Auszug Artikel Tageszeitung: „Markt hat eine Vollbremsung hingelegt“.

Die Immobilienmakler Stefan Jäger und Thorsten Meis über die Notwendigkeit sinkender Verkaufspreise

„Markt hat eine Vollbremsung hingelegt“

Von Björn Boch (Montag 22.05.2023)

„Immobilienmarkt: Der große Einbruch ist ausgeblieben“ – so lautete der Titel eines Interviews im ST im April. Achim Filenius, Vorsitzender
des Gutachterausschusses für Grundstückswerte, hatte darin die Entwicklung auf dem Solinger Wohnungsmarkt 2022 skizziert. Daraufhin meldeten sich die Immobilienmakler Stefan Jäger und Thorsten Meis beim Tageblatt.

    Montagsinterview im ST

    Herr Jäger, Herr Meis, was stimmt nicht an der Aussage: „Der große Einbruch ist ausgeblieben“?

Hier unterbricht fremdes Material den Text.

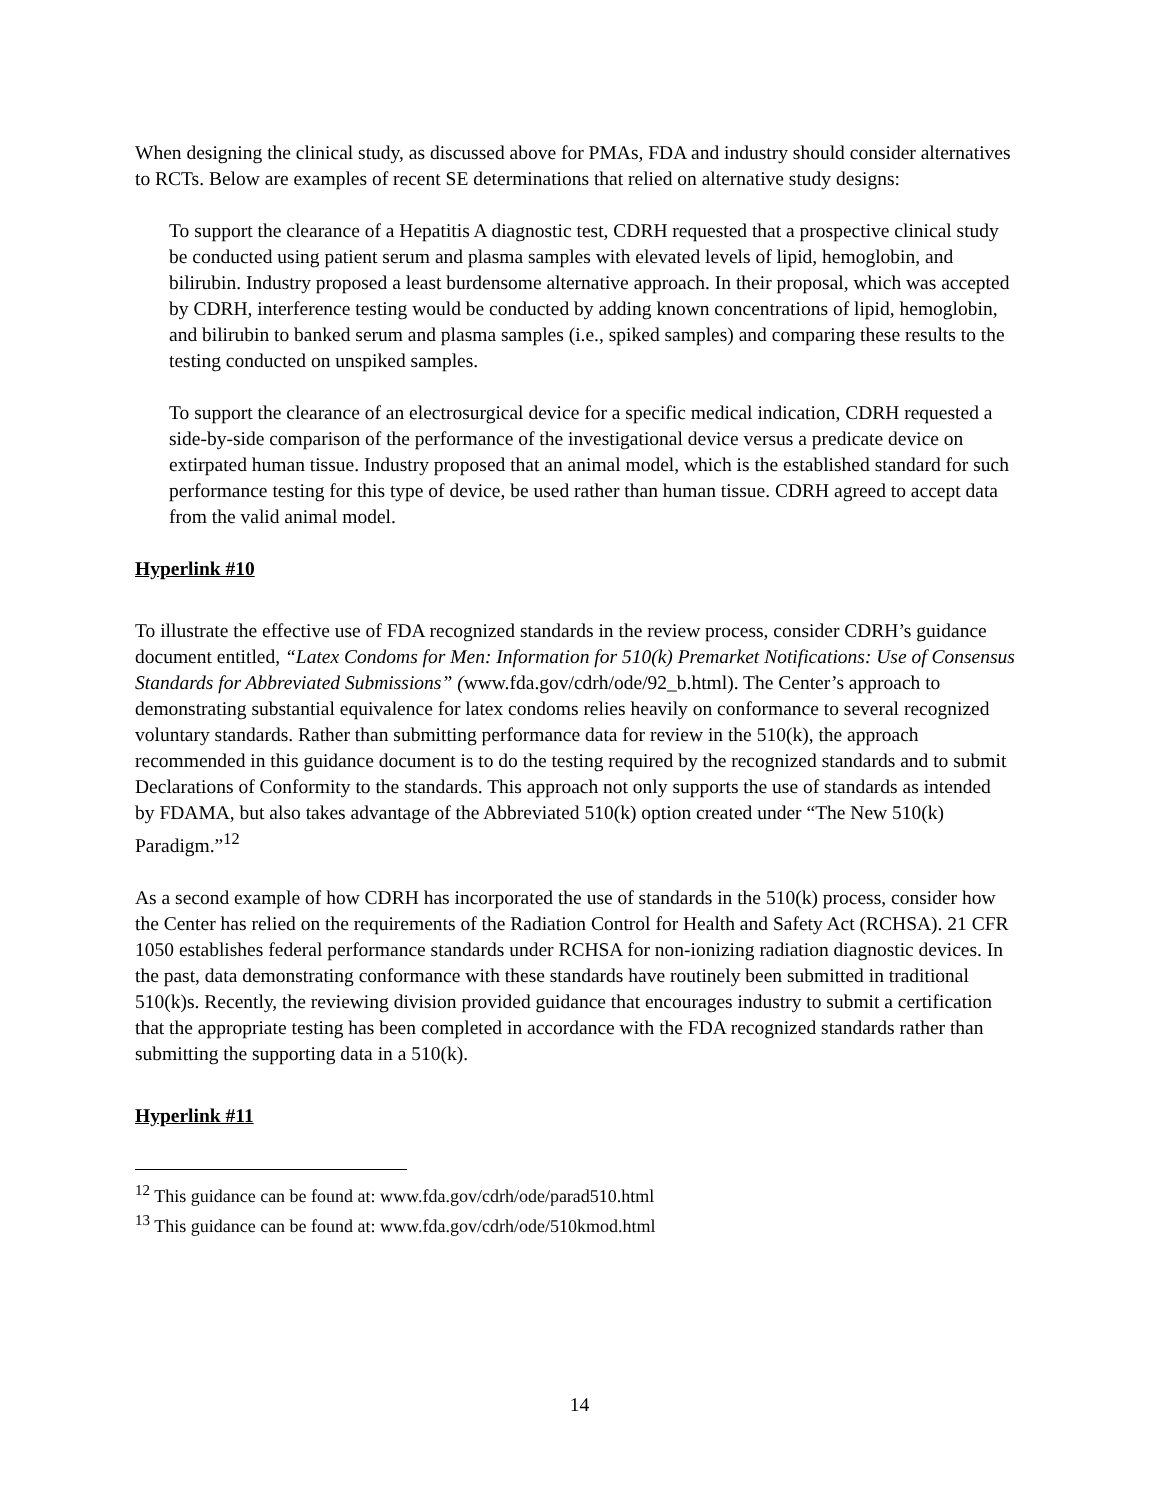When designing the clinical study, as discussed above for PMAs, FDA and industry should consider alternatives to RCTs. Below are examples of recent SE determinations that relied on alternative study designs:
To support the clearance of a Hepatitis A diagnostic test, CDRH requested that a prospective clinical study be conducted using patient serum and plasma samples with elevated levels of lipid, hemoglobin, and bilirubin. Industry proposed a least burdensome alternative approach. In their proposal, which was accepted by CDRH, interference testing would be conducted by adding known concentrations of lipid, hemoglobin, and bilirubin to banked serum and plasma samples (i.e., spiked samples) and comparing these results to the testing conducted on unspiked samples.
To support the clearance of an electrosurgical device for a specific medical indication, CDRH requested a side-by-side comparison of the performance of the investigational device versus a predicate device on extirpated human tissue. Industry proposed that an animal model, which is the established standard for such performance testing for this type of device, be used rather than human tissue. CDRH agreed to accept data from the valid animal model.
Hyperlink #10
To illustrate the effective use of FDA recognized standards in the review process, consider CDRH’s guidance document entitled, “Latex Condoms for Men: Information for 510(k) Premarket Notifications: Use of Consensus Standards for Abbreviated Submissions” (www.fda.gov/cdrh/ode/92_b.html). The Center’s approach to demonstrating substantial equivalence for latex condoms relies heavily on conformance to several recognized voluntary standards. Rather than submitting performance data for review in the 510(k), the approach recommended in this guidance document is to do the testing required by the recognized standards and to submit Declarations of Conformity to the standards. This approach not only supports the use of standards as intended by FDAMA, but also takes advantage of the Abbreviated 510(k) option created under “The New 510(k) Paradigm.”<sup>12</sup>
As a second example of how CDRH has incorporated the use of standards in the 510(k) process, consider how the Center has relied on the requirements of the Radiation Control for Health and Safety Act (RCHSA). 21 CFR 1050 establishes federal performance standards under RCHSA for non-ionizing radiation diagnostic devices. In the past, data demonstrating conformance with these standards have routinely been submitted in traditional 510(k)s. Recently, the reviewing division provided guidance that encourages industry to submit a certification that the appropriate testing has been completed in accordance with the FDA recognized standards rather than submitting the supporting data in a 510(k).
Hyperlink #11
<sup>12</sup> This guidance can be found at: www.fda.gov/cdrh/ode/parad510.html
<sup>13</sup> This guidance can be found at: www.fda.gov/cdrh/ode/510kmod.html
14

    Stefan Jäger: Die Betrachtung ist in Ordnung, aber nur rückblickend auf das Jahr 2022 gesehen. Das hat der Gutachterausschuss analysiert, wie in dem Interview auch deutlich wurde. 2022 fand, vor allem in den ersten Monaten, noch Umsatz zu hohen Preisen
    statt. Auch ein Mitarbeiter meines Hauses ist in dem Ausschuss vertreten. Jetzt haben wir aber das Gefühl, mal eine andere Botschaft senden zu müssen.  Mittlerweile hat der Markt eine Vollbremsung hingelegt. Ich kenne Kollegen, die 2023 noch keine einzige Immobilie verkauft haben. Dr. Thorsten Meis: Wir haben von 2016 bis 2021 einen Verkäufermarkt gesehen. Da haben meist die Verkäufer bestimmt, wo es lang geht. Das war schön für sie, hat sich aber
    um 180 Grad gedreht.

    Warum ist das so?

    Meis: Die Zinsen lagen unter dem langjährigen Durchschnitt. 2020 und 2021 lagen sie sogar unter 1 Prozent. Wenn ich für 100 000 Euro Kredit nur 1000 Euro Zinsen im Jahr zahle, schlage ich zu und zahle entsprechend mehr für eine Immobilie. Das hat, auch durch die vielen Kaufinteressenten, Preise nach oben getrieben. Insbesondere die letzten beiden Jahre vor der Zinserhöhung waren Strohfeuerjahre. Jetzt liegen die Zinsen bei fast 5 Prozent, damit sind viele potenzielle Käufer vom Markt verschwunden. Der Preisanpassungsprozess ist aber nicht hinterhergekommen. Deshalb verkaufen sich Immobilien nicht so wie zuletzt. Und das Preisniveau hat sich spürbar gesenkt.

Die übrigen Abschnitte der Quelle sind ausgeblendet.